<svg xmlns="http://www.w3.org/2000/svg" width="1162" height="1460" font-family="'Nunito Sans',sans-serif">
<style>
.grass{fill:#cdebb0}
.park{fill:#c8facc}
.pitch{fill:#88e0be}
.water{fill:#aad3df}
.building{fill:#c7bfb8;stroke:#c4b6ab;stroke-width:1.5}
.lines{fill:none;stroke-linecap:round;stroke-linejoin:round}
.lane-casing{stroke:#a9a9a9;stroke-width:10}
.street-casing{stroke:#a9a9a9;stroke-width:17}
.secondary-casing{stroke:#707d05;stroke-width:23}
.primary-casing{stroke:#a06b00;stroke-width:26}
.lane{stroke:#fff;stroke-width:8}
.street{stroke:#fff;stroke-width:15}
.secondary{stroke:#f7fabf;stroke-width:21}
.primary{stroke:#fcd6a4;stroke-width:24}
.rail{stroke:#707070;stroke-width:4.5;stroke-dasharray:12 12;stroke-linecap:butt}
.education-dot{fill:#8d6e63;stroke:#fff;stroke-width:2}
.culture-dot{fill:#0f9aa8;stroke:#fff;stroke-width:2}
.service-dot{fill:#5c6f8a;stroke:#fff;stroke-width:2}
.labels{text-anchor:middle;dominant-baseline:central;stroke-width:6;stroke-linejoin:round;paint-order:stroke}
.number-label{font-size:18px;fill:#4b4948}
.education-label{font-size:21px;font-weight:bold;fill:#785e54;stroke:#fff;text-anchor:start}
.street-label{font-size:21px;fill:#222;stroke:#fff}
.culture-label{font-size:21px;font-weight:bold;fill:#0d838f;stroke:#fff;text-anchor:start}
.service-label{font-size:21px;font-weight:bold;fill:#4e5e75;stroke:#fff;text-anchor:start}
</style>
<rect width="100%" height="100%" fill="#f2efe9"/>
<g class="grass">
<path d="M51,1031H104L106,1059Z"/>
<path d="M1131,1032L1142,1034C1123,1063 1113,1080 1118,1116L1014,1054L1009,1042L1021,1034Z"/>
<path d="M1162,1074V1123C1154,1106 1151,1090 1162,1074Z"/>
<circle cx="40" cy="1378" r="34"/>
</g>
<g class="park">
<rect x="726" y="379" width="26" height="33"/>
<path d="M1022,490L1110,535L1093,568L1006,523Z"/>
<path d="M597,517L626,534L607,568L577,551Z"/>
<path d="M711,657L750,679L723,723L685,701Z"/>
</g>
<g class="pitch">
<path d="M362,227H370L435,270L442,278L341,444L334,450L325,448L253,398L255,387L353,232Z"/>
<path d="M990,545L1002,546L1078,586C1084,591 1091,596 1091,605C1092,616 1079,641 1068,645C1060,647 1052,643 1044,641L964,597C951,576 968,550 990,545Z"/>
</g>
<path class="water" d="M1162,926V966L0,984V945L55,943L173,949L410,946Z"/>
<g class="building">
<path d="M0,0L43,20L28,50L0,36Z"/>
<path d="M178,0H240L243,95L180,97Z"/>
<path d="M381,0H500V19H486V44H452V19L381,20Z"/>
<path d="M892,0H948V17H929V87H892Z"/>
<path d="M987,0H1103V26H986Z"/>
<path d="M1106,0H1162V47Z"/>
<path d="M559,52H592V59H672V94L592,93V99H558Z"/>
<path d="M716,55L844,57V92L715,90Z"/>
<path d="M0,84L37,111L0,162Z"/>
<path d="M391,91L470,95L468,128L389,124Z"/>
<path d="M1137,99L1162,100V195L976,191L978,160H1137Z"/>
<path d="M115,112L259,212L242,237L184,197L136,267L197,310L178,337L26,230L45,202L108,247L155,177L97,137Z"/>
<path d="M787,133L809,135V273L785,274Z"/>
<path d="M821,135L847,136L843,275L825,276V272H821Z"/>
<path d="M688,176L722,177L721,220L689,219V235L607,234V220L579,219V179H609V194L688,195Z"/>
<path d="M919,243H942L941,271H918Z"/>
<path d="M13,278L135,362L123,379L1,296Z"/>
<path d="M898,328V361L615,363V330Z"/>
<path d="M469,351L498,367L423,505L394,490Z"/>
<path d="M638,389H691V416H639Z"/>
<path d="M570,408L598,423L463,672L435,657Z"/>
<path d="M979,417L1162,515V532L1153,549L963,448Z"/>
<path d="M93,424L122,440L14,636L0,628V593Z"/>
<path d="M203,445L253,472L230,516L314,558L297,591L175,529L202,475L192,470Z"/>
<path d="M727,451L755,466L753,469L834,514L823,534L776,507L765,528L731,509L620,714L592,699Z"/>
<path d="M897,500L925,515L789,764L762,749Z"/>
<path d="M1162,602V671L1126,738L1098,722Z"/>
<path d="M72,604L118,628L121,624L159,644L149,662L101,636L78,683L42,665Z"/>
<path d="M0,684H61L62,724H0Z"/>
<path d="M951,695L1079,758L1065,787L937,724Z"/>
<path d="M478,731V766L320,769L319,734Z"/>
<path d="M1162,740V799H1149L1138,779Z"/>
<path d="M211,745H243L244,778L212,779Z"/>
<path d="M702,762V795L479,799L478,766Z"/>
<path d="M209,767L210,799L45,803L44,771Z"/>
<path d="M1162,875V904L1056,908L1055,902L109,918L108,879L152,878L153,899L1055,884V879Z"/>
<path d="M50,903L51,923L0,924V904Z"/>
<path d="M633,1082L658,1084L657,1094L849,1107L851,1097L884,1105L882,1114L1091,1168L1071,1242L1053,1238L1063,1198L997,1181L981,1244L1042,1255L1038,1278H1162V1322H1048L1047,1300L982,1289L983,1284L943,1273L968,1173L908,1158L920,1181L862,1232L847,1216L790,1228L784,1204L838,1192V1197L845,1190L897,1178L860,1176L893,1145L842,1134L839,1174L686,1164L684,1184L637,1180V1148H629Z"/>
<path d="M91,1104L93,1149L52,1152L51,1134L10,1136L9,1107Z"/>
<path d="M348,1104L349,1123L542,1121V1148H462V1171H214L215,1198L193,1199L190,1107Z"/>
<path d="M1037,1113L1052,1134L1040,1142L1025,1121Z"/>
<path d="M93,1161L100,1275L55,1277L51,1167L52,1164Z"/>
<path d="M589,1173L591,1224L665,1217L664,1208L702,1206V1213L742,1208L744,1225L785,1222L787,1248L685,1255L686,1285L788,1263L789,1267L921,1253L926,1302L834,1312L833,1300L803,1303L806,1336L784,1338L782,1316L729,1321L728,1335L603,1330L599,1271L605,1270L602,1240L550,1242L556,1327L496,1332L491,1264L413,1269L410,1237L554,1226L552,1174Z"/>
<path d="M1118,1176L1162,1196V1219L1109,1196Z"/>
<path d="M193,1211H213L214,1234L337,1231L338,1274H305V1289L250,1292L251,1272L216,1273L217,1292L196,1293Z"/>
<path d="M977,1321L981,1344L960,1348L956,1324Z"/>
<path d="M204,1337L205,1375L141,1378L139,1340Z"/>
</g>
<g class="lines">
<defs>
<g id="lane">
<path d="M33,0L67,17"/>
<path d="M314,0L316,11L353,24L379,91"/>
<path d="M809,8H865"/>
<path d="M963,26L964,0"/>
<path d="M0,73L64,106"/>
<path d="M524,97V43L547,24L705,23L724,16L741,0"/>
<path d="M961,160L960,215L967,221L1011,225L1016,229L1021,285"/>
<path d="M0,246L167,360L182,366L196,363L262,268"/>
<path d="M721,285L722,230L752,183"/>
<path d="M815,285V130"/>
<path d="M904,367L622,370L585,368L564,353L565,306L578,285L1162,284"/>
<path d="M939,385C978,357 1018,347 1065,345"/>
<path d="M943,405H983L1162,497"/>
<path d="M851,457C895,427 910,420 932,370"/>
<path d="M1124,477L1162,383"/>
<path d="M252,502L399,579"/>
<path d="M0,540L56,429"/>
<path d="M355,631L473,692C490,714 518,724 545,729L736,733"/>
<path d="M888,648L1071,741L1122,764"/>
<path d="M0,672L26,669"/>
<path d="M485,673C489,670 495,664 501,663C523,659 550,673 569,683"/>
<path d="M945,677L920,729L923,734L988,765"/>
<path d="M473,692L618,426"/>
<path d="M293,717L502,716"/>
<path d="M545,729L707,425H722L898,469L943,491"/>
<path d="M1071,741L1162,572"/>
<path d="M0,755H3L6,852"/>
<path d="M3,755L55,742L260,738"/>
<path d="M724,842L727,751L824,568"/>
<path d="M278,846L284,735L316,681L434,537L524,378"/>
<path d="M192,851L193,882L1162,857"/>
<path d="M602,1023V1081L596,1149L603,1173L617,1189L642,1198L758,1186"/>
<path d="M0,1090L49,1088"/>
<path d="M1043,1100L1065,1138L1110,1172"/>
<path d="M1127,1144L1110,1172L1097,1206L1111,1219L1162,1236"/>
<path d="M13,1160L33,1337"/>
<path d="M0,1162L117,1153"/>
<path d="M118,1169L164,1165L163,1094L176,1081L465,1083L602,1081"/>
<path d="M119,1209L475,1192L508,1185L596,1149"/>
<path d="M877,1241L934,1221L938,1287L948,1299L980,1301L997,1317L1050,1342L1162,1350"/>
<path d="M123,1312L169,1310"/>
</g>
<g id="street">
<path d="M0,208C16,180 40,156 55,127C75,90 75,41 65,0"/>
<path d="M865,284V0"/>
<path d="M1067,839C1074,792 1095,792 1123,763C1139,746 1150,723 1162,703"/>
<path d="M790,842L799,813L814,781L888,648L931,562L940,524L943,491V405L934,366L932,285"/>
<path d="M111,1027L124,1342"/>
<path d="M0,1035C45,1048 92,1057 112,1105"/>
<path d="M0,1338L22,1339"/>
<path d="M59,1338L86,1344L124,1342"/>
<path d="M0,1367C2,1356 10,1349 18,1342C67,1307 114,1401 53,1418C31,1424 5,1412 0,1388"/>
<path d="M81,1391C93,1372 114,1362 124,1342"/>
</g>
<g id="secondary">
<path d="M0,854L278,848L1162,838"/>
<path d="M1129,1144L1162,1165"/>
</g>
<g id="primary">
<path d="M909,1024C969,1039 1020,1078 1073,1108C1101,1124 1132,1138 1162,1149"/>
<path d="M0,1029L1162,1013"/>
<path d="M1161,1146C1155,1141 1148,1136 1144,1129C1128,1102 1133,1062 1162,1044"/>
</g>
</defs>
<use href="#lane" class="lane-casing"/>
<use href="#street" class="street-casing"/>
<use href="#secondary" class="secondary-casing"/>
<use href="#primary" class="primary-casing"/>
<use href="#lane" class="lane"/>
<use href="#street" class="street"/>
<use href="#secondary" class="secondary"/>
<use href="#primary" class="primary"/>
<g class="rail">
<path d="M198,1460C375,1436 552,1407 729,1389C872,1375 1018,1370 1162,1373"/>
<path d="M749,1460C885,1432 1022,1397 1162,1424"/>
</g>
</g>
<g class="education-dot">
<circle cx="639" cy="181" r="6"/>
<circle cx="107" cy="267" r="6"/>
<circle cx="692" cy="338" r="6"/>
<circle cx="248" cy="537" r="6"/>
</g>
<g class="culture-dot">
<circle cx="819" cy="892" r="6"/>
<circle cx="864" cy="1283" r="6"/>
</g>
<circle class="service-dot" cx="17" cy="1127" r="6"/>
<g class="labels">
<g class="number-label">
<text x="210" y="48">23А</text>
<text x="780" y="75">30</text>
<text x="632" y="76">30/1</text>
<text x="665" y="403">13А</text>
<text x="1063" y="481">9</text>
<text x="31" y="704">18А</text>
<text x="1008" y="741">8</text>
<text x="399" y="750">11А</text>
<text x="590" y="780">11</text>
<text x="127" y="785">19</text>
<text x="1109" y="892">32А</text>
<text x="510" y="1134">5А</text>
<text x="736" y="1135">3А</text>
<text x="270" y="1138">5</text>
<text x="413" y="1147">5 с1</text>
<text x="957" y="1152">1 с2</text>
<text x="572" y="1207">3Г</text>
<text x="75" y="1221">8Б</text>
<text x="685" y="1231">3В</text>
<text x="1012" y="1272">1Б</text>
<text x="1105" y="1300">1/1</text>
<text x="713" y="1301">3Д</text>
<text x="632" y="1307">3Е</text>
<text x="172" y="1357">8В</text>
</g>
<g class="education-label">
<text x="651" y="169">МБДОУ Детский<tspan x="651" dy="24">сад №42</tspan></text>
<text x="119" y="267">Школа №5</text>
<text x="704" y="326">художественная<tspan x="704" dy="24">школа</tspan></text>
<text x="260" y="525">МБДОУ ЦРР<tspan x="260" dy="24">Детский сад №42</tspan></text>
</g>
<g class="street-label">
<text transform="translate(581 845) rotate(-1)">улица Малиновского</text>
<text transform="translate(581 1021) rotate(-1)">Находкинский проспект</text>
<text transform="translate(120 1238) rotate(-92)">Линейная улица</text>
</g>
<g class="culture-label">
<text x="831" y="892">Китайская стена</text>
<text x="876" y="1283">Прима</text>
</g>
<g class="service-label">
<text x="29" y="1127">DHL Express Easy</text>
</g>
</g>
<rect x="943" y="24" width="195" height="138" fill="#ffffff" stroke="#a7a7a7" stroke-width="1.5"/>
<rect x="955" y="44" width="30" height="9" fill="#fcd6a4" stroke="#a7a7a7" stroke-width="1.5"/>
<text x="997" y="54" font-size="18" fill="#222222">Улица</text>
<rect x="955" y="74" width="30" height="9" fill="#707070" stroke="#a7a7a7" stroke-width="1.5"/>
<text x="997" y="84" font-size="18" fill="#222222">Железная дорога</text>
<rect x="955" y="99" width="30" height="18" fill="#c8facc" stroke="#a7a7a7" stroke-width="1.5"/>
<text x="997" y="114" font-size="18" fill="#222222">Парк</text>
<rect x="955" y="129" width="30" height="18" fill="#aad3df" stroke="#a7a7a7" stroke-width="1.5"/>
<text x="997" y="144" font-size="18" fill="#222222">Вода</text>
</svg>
========
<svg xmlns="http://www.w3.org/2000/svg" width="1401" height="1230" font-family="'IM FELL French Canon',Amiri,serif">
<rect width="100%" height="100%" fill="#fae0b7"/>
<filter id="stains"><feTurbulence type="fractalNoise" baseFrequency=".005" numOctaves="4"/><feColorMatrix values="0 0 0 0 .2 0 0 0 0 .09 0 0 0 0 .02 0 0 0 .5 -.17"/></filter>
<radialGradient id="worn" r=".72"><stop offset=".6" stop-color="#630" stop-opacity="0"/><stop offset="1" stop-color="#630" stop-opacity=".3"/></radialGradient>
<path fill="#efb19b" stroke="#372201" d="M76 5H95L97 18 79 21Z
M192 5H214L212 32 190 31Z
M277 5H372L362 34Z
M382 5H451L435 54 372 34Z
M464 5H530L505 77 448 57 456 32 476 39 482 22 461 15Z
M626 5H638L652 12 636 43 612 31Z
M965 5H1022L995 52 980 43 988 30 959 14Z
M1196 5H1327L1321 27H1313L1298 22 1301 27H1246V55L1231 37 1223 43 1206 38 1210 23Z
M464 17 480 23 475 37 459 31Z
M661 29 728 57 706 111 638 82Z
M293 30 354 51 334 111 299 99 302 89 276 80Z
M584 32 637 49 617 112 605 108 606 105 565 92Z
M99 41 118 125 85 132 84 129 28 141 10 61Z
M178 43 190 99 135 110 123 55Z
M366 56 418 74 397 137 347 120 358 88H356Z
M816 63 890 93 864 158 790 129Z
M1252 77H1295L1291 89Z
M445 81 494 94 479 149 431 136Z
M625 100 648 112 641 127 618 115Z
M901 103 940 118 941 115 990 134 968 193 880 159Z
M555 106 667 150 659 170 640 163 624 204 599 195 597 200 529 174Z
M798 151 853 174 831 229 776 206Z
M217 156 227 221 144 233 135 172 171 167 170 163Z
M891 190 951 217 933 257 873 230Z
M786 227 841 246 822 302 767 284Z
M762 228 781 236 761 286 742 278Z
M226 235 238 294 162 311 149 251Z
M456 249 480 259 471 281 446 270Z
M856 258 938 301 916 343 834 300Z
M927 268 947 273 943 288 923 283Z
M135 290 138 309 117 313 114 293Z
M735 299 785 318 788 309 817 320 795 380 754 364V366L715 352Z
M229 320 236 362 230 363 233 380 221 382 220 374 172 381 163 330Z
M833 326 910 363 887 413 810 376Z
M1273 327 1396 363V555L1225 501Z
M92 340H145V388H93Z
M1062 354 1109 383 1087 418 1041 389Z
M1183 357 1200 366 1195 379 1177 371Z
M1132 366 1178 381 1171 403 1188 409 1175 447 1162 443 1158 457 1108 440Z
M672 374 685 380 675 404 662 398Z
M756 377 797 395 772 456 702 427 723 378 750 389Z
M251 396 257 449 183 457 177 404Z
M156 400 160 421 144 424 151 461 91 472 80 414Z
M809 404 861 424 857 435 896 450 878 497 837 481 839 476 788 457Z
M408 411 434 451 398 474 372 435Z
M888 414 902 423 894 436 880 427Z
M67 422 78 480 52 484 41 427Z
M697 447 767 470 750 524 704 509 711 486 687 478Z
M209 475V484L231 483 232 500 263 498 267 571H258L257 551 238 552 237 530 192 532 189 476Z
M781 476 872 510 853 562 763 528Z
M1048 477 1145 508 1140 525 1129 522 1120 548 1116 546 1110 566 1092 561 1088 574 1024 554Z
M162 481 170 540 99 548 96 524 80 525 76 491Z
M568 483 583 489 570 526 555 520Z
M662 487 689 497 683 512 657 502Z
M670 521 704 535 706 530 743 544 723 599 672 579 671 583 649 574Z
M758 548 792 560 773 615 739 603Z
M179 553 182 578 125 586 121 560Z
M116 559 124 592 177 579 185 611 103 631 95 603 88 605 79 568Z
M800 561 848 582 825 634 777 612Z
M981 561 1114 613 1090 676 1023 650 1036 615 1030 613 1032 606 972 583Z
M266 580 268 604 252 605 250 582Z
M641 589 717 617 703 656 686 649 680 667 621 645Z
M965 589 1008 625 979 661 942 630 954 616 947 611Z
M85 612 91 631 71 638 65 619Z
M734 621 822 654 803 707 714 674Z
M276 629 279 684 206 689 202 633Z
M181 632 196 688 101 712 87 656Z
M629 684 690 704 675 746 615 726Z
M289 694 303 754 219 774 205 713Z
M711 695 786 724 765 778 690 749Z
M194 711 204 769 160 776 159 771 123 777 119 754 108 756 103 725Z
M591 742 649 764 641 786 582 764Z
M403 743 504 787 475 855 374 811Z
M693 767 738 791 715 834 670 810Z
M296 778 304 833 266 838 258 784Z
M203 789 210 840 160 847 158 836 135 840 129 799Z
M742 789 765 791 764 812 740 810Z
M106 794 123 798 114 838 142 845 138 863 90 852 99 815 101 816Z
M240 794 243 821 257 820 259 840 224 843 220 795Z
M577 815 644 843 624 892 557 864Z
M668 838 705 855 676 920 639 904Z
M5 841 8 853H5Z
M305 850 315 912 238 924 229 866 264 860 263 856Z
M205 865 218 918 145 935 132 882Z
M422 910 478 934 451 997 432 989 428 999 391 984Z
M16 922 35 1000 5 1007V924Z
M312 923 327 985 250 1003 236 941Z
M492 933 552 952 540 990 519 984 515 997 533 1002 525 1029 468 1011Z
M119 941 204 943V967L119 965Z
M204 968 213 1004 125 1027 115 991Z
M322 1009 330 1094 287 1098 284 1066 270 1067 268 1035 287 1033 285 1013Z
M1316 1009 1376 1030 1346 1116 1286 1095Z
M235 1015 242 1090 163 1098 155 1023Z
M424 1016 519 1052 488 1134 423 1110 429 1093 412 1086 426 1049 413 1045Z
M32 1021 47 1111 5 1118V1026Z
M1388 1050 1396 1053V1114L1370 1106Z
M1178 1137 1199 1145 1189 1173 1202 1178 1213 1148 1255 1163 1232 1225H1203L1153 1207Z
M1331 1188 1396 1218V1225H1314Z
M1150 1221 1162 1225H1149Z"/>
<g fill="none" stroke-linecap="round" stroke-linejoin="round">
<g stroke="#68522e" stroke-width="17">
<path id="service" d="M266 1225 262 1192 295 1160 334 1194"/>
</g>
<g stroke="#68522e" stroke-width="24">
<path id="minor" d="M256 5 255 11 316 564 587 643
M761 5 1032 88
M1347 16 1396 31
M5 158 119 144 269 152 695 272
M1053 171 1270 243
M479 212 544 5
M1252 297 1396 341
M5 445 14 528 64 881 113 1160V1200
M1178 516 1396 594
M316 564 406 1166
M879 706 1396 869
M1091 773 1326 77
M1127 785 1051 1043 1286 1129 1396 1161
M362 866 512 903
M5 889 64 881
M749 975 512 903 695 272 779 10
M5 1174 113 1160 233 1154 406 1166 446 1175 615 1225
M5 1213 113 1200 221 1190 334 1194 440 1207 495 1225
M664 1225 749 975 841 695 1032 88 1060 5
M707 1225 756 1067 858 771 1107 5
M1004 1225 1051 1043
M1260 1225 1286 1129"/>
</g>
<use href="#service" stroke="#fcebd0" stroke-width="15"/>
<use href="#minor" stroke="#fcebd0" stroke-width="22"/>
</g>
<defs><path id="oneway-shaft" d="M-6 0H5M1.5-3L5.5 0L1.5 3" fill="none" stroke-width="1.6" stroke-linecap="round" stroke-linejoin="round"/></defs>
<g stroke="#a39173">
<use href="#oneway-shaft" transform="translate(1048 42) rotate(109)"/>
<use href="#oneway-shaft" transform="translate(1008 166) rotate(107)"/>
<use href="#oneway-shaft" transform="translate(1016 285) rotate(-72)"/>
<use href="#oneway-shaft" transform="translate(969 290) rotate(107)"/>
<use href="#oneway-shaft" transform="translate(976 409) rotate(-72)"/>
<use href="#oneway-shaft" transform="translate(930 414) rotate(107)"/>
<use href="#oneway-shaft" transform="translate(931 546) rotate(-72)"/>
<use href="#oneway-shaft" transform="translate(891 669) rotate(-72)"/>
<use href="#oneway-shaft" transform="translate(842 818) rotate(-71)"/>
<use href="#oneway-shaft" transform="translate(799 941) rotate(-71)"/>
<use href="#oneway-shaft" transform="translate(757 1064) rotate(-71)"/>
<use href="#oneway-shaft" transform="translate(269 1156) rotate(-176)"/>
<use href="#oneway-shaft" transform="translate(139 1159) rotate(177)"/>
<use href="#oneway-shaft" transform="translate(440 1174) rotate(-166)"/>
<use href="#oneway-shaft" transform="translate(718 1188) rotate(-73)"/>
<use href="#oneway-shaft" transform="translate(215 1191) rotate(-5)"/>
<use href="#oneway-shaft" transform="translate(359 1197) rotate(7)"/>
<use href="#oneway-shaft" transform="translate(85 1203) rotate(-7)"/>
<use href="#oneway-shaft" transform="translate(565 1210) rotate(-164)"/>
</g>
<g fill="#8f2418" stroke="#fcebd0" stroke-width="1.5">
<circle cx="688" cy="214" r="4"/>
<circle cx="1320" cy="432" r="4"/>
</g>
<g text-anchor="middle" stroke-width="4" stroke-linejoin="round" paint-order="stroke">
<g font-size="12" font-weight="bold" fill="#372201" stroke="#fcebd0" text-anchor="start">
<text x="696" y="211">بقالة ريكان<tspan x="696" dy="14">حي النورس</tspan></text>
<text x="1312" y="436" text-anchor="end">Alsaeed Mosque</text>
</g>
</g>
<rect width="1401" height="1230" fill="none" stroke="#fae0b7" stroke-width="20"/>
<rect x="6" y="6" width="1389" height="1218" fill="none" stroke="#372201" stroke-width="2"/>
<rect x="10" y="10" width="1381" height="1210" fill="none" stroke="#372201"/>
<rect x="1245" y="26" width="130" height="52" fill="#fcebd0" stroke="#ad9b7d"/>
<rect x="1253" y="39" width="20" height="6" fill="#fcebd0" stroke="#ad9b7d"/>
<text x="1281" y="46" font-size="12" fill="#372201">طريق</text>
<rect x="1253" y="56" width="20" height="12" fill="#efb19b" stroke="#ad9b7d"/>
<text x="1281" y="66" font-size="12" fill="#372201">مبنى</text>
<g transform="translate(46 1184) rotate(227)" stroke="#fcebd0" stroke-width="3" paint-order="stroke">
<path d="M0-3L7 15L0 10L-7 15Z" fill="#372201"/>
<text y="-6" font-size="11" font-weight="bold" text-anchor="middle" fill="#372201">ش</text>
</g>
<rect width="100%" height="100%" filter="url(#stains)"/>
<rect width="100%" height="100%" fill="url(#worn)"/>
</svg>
========
_What to produce_
Above are the records; from them, give again exactly the lines from the one containing "M625 100 648 112 641 127 618 115Z" to the one containing "M181 632 196 688 101 712 87 656Z", both lines included, and nothing more.

_Response box_
M625 100 648 112 641 127 618 115Z
M901 103 940 118 941 115 990 134 968 193 880 159Z
M555 106 667 150 659 170 640 163 624 204 599 195 597 200 529 174Z
M798 151 853 174 831 229 776 206Z
M217 156 227 221 144 233 135 172 171 167 170 163Z
M891 190 951 217 933 257 873 230Z
M786 227 841 246 822 302 767 284Z
M762 228 781 236 761 286 742 278Z
M226 235 238 294 162 311 149 251Z
M456 249 480 259 471 281 446 270Z
M856 258 938 301 916 343 834 300Z
M927 268 947 273 943 288 923 283Z
M135 290 138 309 117 313 114 293Z
M735 299 785 318 788 309 817 320 795 380 754 364V366L715 352Z
M229 320 236 362 230 363 233 380 221 382 220 374 172 381 163 330Z
M833 326 910 363 887 413 810 376Z
M1273 327 1396 363V555L1225 501Z
M92 340H145V388H93Z
M1062 354 1109 383 1087 418 1041 389Z
M1183 357 1200 366 1195 379 1177 371Z
M1132 366 1178 381 1171 403 1188 409 1175 447 1162 443 1158 457 1108 440Z
M672 374 685 380 675 404 662 398Z
M756 377 797 395 772 456 702 427 723 378 750 389Z
M251 396 257 449 183 457 177 404Z
M156 400 160 421 144 424 151 461 91 472 80 414Z
M809 404 861 424 857 435 896 450 878 497 837 481 839 476 788 457Z
M408 411 434 451 398 474 372 435Z
M888 414 902 423 894 436 880 427Z
M67 422 78 480 52 484 41 427Z
M697 447 767 470 750 524 704 509 711 486 687 478Z
M209 475V484L231 483 232 500 263 498 267 571H258L257 551 238 552 237 530 192 532 189 476Z
M781 476 872 510 853 562 763 528Z
M1048 477 1145 508 1140 525 1129 522 1120 548 1116 546 1110 566 1092 561 1088 574 1024 554Z
M162 481 170 540 99 548 96 524 80 525 76 491Z
M568 483 583 489 570 526 555 520Z
M662 487 689 497 683 512 657 502Z
M670 521 704 535 706 530 743 544 723 599 672 579 671 583 649 574Z
M758 548 792 560 773 615 739 603Z
M179 553 182 578 125 586 121 560Z
M116 559 124 592 177 579 185 611 103 631 95 603 88 605 79 568Z
M800 561 848 582 825 634 777 612Z
M981 561 1114 613 1090 676 1023 650 1036 615 1030 613 1032 606 972 583Z
M266 580 268 604 252 605 250 582Z
M641 589 717 617 703 656 686 649 680 667 621 645Z
M965 589 1008 625 979 661 942 630 954 616 947 611Z
M85 612 91 631 71 638 65 619Z
M734 621 822 654 803 707 714 674Z
M276 629 279 684 206 689 202 633Z
M181 632 196 688 101 712 87 656Z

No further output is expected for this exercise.